Scenario: Alice has a wallet A1bz (let's say these are the first 4 characters of the private key in wallet import format so we don't have to deal with too many characters) with wallet address 1A1 and 100 mBTC in it. She also has a wallet A2bz with wallet address 1A2 for change and wants to send 50 mBTC to Bob's wallet with public address 1B1 at 15:00 but only pays 0.01 mBTC fees (as opposed to 0.1 mBTC) which would be the recommended amount. This means that the transaction probably won't go through right away but will have to wait for a few hours.
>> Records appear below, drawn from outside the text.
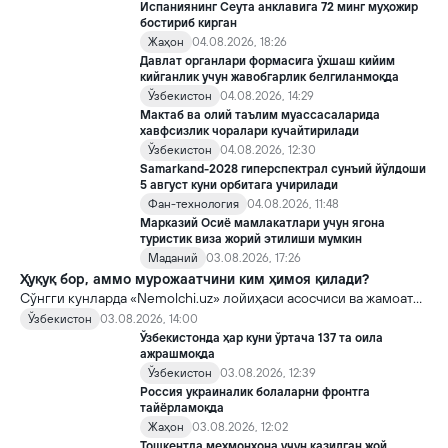
Испаниянинг Сеута анклавига 72 минг муҳожир
бостириб кирган
Жаҳон
04.08.2026, 18:26
Давлат органлари формасига ўхшаш кийим
кийганлик учун жавобгарлик белгиланмоқда
Ўзбекистон
04.08.2026, 14:29
Мактаб ва олий таълим муассасаларида
хавфсизлик чоралари кучайтирилади
Ўзбекистон
04.08.2026, 12:30
Samarkand-2028 гиперспектрал сунъий йўлдоши
5 август куни орбитага учирилади
Фан-технология
04.08.2026, 11:48
Марказий Осиё мамлакатлари учун ягона
туристик виза жорий этилиши мумкин
Маданий
03.08.2026, 17:26
Ҳуқуқ бор, аммо мурожаатчини ким ҳимоя қилади?
Сўнгги кунларда «Nemolchi.uz» лойиҳаси асосчиси ва жамоат
фаоли Ирина Матвиенко билан боғлиқ воқеа жамоатчиликда
Ўзбекистон
03.08.2026, 14:00
кенг муҳокама қилинмоқда.
Ўзбекистонда ҳар куни ўртача 137 та оила
ажрашмоқда
Ўзбекистон
03.08.2026, 12:39
Россия украиналик болаларни фронтга
тайёрламоқда
Жаҳон
03.08.2026, 12:02
Тошкентда меҳмонхона учун қазилган жой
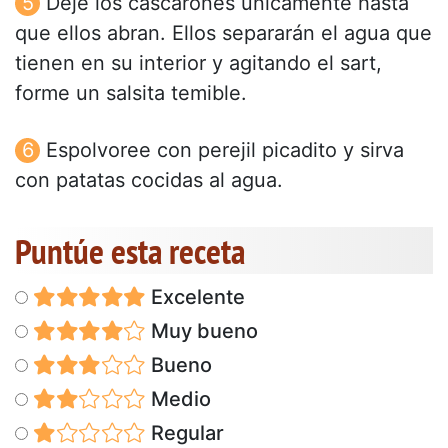
Deje los cascarones únicamente hasta
que ellos abran. Ellos separarán el agua que
tienen en su interior y agitando el sart,
forme un salsita temible.
Espolvoree con perejil picadito y sirva
con patatas cocidas al agua.
Puntúe esta receta
Excelente
Muy bueno
Bueno
Medio
Regular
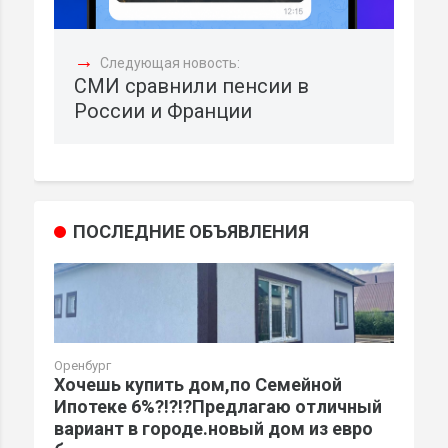
→
Следующая новость:
СМИ сравнили пенсии в
России и Франции
ПОСЛЕДНИЕ ОБЪЯВЛЕНИЯ
Оренбург
Хочешь купить дом,по Семейной
Ипотеке 6%?!?!?Предлагаю отличный
вариант в городе.новый дом из евро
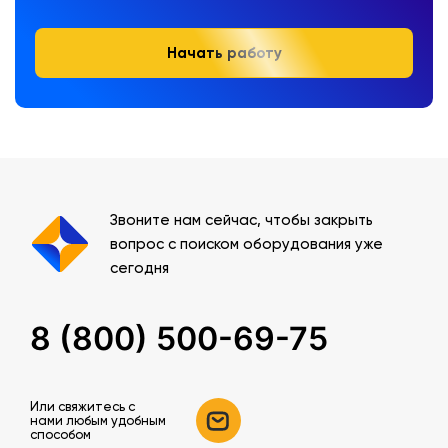
Начать работу
Звоните нам сейчас, чтобы закрыть
вопрос с поиском оборудования уже
сегодня
8 (800) 500-69-75
Или свяжитесь c
нами любым удобным
способом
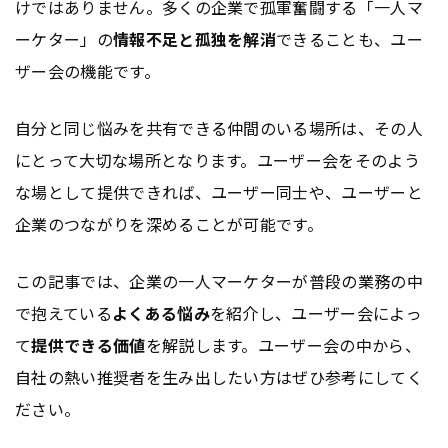
けではありません。多くの企業で孤軍奮闘する「一人マ
ーケター」の
情報不足と孤独を解消
できることも、ユー
ザー会の機能です。
自分と同じ悩みを共有できる仲間のいる場所は、その人
にとって大切な場所となります。ユーザー会をそのよう
な場として提供できれば、ユーザー同士や、ユーザーと
企業のつながりを深めることが可能です。
この記事では、企業の一人マーケターが普段の業務の中
で抱えている
よくある悩み
を紹介し、ユーザー会によっ
て
提供できる価値
を解説します。ユーザー会の中から、
自社の熱い推奨者を生み出したい方はぜひ参考にしてく
ださい。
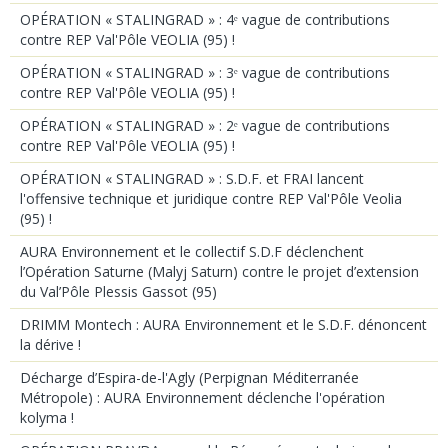
OPÉRATION « STALINGRAD » : 4ᵉ vague de contributions
contre REP Val'Pôle VEOLIA (95) !
OPÉRATION « STALINGRAD » : 3ᵉ vague de contributions
contre REP Val'Pôle VEOLIA (95) !
OPÉRATION « STALINGRAD » : 2ᵉ vague de contributions
contre REP Val'Pôle VEOLIA (95) !
OPÉRATION « STALINGRAD » : S.D.F. et FRAI lancent
l'offensive technique et juridique contre REP Val'Pôle Veolia
(95) !
AURA Environnement et le collectif S.D.F déclenchent
l’Opération Saturne (Malyj Saturn) contre le projet d’extension
du Val’Pôle Plessis Gassot (95)
DRIMM Montech : AURA Environnement et le S.D.F. dénoncent
la dérive !
Décharge d’Espira-de-l'Agly (Perpignan Méditerranée
Métropole) : AURA Environnement déclenche l'opération
kolyma !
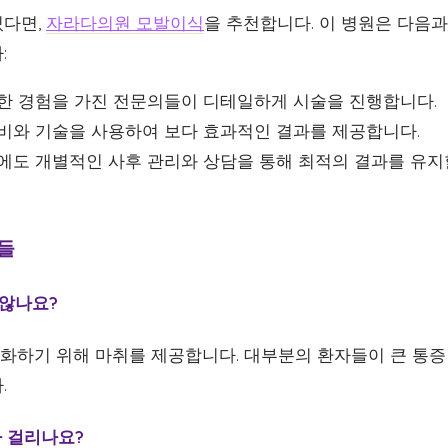
있다면,
자라다의원 모발이식
을 추천합니다. 이 병원은 다음과
:
양한 경험을 가진 전문의들이 디테일하게 시술을 진행합니다.
장비와 기술을 사용하여 보다 효과적인 결과를 제공합니다.
후에도 개별적인 사후 관리와 상담을 통해 최적의 결과를 유
문들
 않나요?
최소화하기 위해 마취를 제공합니다. 대부분의 환자들이 큰 통
.
나 걸리나요?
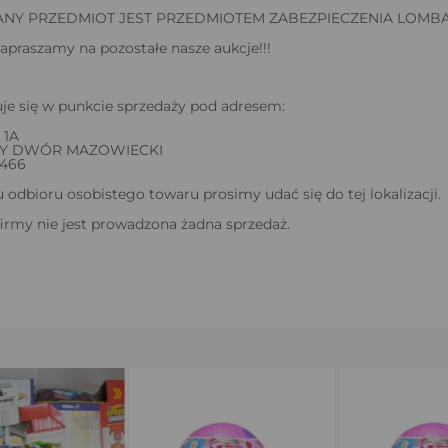
NY PRZEDMIOT JEST PRZEDMIOTEM ZABEZPIECZENIA LOM
apraszamy na pozostałe nasze aukcje!!!
je się w punkcie sprzedaży pod adresem:
 1A
WY DWÓR MAZOWIECKI
 466
odbioru osobistego towaru prosimy udać się do tej lokalizacji.
firmy nie jest prowadzona żadna sprzedaż.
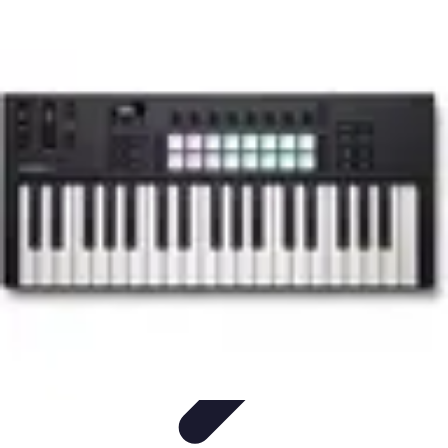
Tecnologia Utilitaria
Domotica
Tendenze
Salute e Benessere
Wearable
Streaming e
Intrattenimento
Tecnologia Utilitaria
This means that transaction1 is built like this:

transaction1: (1A1) -> (1A2(49.99 mBTC), 1B1(50 mBTC), fee(0.01 mBTC))

So transaction1 requires that there are 100 mBTC in wallet 1A1.

However, Carlos comes along and sends 1 mBTC to Alice at 15:05:

transaction2: (1C1) -> (1A1(1 mBTC), 1C2(4.9 mBTC), fee(0.1 mBTC))

transaction2 goes through right away in the block which closes at 15:10. transaction1 isn't confirmed at that point in time.

Does this mean that Carlos aborted transaction1? Afaik, the inputs need to be depleted entirely which is why change is needed in the first place.

1 Answer 1



The addresses in Bitcoin only signify ownership. You don't need to spend all money from an address or any such thing. The atomic units of Bitcoin transactions are Unspent Transaction Outputs (UTXO).

UTXO are uniquely identified by the txid of the transaction that created them, and their position in said transation's output list.

E.g. if the transaction id of transaction1 were tx01 the 49.99mBTC output to Alice would be tx01-00 and the 50mBTC output to Bob would be tx01-01 (computer scientists start counting at 0).

To spend a UTXO, you'd reference them by this identifier, i.e. "I want to spend tx01-00". Then you need to provide a signature that corresponds to the address that tx01-00 was assigned to, and you get to reassign the balance that tx01-00 represents. Afterwards, tx01-00 is invalidated.

So, in your example transaction1 spends UTXO that are unrelated to transaction2, so transaction2 has no bearing whatsoever on transaction1.

  • Does this mean that Alice doesn't need a change address at all if her wallet 1A1 (which holds exactly 100 mBTC) previously received 50.01 mBTC, 30 mBTC, and 19.99 mBTC and she wants to send 50 mBTC to 1B1?
    – UTF-8
    Commented Jun 14, 2016 at 19:33
  • Correct. Addresses can be reused indefinitely. They are not chiefly due to privacy reasons.
    – Murch
    Commented Jun 14, 2016 at 19:35
  • 1
    I know that they can be reused. But I read somewhere that you always have to spend everything an input has. What exactly is an "input"? Is it the unpent transaction output or is it an address? Let's say Alice wants to spend 99.99 mBTC and has the same history for address 1A1 as mentioned above (she received money 3 times). She does not include any other address in the transaction, so all 99.99 mBTC come from 1A1. Is the number of inputs 1 or 3?
    – UTF-8
    Commented Jun 14, 2016 at 19:42
  • 1
    Addresses are only a marker for ownership. They only symbolize the private-key that needs to be invoked to sign validly. Transactions consume UTXO as inputs. Those you have to spend completely. Anything you don't assign falls to the miners as transaction fee. So, in the above example, the 100mBTC would presumably be one UTXO, and if the rest were not assigned, it would all be a transaction fee. Fees are not outputs, just unassigned left-overs of the inputs.
    – Murch
    Commented Jun 14, 2016 at 19:50
  • It made perfect sense until you wrote "So, in the above example, the 100mBTC would presumably be one UTXO". Shouldn't the 50.01 mBTC chunk be 1 UTXO, the 30 mBTC chunk be another one, and the 19.99 mBTC be a third one?